Subsequently, Mitra’s canvas becomes vast. From the volatile cold war years to holding key positions in the central government as chairman, Agricultural Prices Commission, and then chief economic sdvisor, Mitra was in a position to assess the Indian economy, important members of the power elite and the self-perpetuating mechanism of the possessing classes as well as the shortcomings of the professed socialistic pattern. These aspects of India’s development have been sketched adroitly. But Mitra’s analysis is somewhat inadequate. It seems his exposure to contemporary historical movements is patchy and episodic. In the ’50s there was an ascendancy of left-wing forces in several parts of the world. But to conclude that the hegemony of the Communist movement in Eastern Europe was organic and complete is to underestimate the grit and determination of capitalism and nato’s significance. Or to conclude that the intense resentment among the left-wing student community against McCarthyism and Charlie Chaplin’s expulsion from the United States suggested an imminent global takeover by the Left betrays a total innocence of revolutionary politics.

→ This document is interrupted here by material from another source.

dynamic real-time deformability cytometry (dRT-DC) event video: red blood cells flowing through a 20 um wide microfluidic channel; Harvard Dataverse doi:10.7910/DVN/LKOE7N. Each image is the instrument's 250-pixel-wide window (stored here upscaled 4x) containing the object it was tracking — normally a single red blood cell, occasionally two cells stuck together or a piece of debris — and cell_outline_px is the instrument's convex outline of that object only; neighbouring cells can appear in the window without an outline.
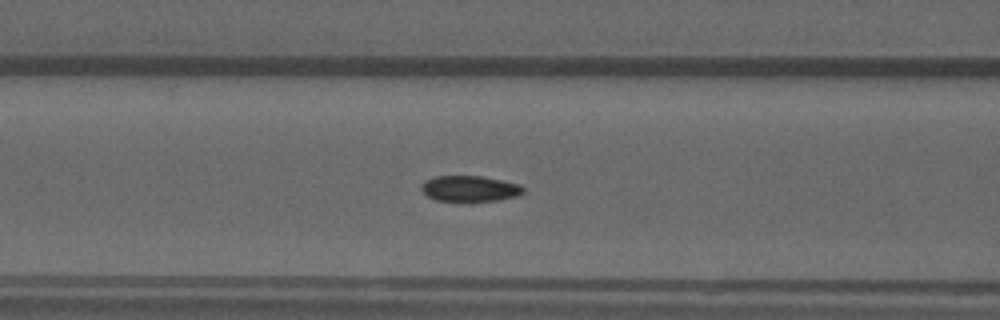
{"species": "common noctule bat (a hibernating species)", "species_latin": "Nyctalus noctula", "temperature_condition": "warm", "stored_images_in_passage": 39, "camera_frame_rate_fps": 3000, "um_per_image_px": 0.085, "animal": {"sex": "male", "forearm_length_mm": 52.5}, "frame": {"image": 1, "passage_image": 6, "time_ms": 1.667, "image_size_px": [1000, 320], "cell_outline_px": [[524, 192], [520, 196], [500, 200], [436, 200], [428, 196], [420, 188], [420, 184], [424, 180], [436, 176], [480, 176], [520, 184], [524, 188]], "centroid_in_image_um": [39.94, 16.02], "position_along_channel_um": 126.7, "area_um2": 15.2}}
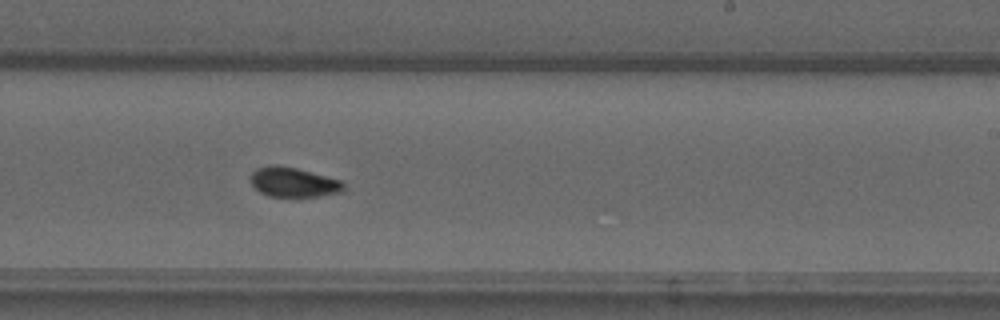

It’s also striking that one who judges everybody from the standpoint of orthodox Marxist parameters had no qualms about spending four years in the faculty of the Economic Development Institute in Washington. The institute was funded exclusively by the World Bank in order "to proselytise" some economic ministers and civil servants from developing countries in the "philosophy of the World Bank". Mitra was probably happy that he had a long innings to teach those ministers and civil servants the art of subversion of the World Bank from within. At one place, he admits that during the early phase of the Naxalbari movement, he ‘harboured’ romantic notions about its cause and wrote quite a few editorials in Now as well as in Frontier in it support. The elaborate justification for being driven to believe in "enticing dreams" of dramatic social and economic transformation without any adequate recognition of the objective reality sounds both facile and fanciful. As Mitra moved away from Samar Sen, his erstwhile comrade, towards CPI(M)’s official line, he began to talk of the phases of the movement and the imperatives of inner party struggle. He is now footloose and fancy-free: "I have always noticed that for Samar Sen drinks acted as a truth serum.... At first, it was banter and counter-banter, but soon descended into acrimony. Samar Sen accused me of ruining both his journals." Probably he did.
Mitra has spared nobody, not even the poverty-stricken poetic genius, Jibanananda Das. A good deal of tittle-tattle, small talk and innuendo drawn from the drawing rooms and whispering galleries of his ever-increasing international addas predominate. It is unfortunate that he goes on to assert without any evidence that the appointment of Manmohan Singh as finance minister was forced on Narasimha Rao by the World Bank and the US administration. Mitra, however, does not know that his unauthenticated accusation makes him legally vulnerable and that civility is expected from a bhadralok. In any case, many others have over time raised similar doubts about Mitra himself. P.N. Haksar confided to me that both Indira Gandhi and the World Bank assessed Mitra at his true valuation and placed no credence on his public postures and political pronouncements. They were conscious, Haksar added with a mischievous smile, of the importance of being Ashok Mitra in Indian politics.